In UW NewsBeat, Brian Donohue reports that heroin overdoses claimed the lives of 132 people in King County in 2015, and treatment admissions involving that drug surpassed those of alcohol for the first time, according to an annual report published today by the University of Washington’s Alcohol and Drug Abuse Institute.
In compiling data from multiple public agencies, the Drug Use Trends report (download PDF) reflects 2015 usage trends of multiple drug types and the effects – requests for information and referrals, treatment admissions, police evidence tests, etc. – experienced by drug users and the broader community.
“Drug deaths and substance-use disorders continue to have a serious impact across King County," said Caleb Banta-Green, senior research scientist and the report’s lead author. “At the same time, important interventions including substance-use disorder treatment, clean-syringe distribution, and use of the opioid overdose antidote, naloxone, are all increasing.”
Key findings:
- Heroin has been the most common drug identified in overdose deaths for the past two years.
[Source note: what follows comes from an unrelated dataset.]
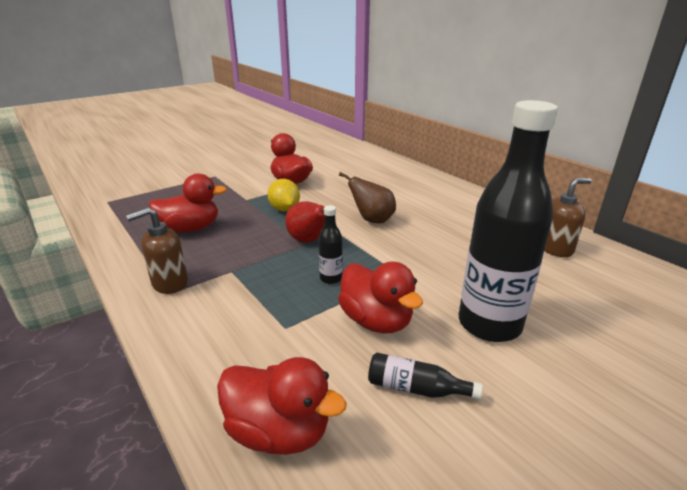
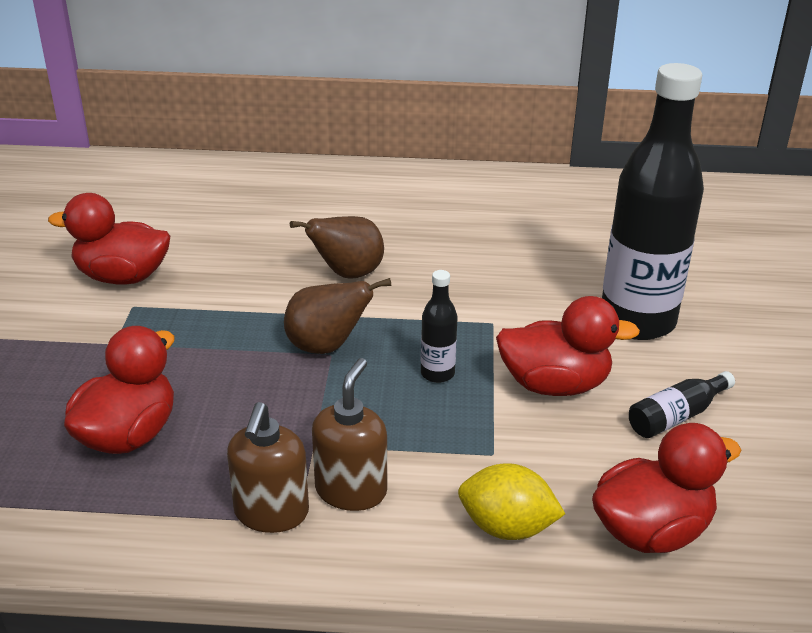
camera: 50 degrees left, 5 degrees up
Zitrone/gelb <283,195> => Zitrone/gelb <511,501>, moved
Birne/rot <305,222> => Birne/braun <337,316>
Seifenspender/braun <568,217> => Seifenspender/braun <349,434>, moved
Half of young adults 18 to 29 years of age entering treatment for the first time for heroin report smoking and half report injecting heroin, a substantial increase in smoking compared to 2009. Total drug treatment admissions for heroin surpassed alcohol for the first time in 2015.
- Pharmaceutical opioid problem indicators have declined somewhat, but remain high.
- Illicitly manufactured, synthetic opioids, such as acetyl fentanyl have begun to be detected in some deaths as well as in police evidence reports.
- Methamphetamine problem indicators persist and recently users have begun combining methamphetamine with heroin and this combination in deaths has increased substantially.
- Cocaine persists as a drug of abuse associated with morbidity and mortality with modest declines in recent years. Injectors’ use of cocaine and heroin together has declined as use of methamphetamine and heroin together have increased
- Marijuana treatment admissions have declined.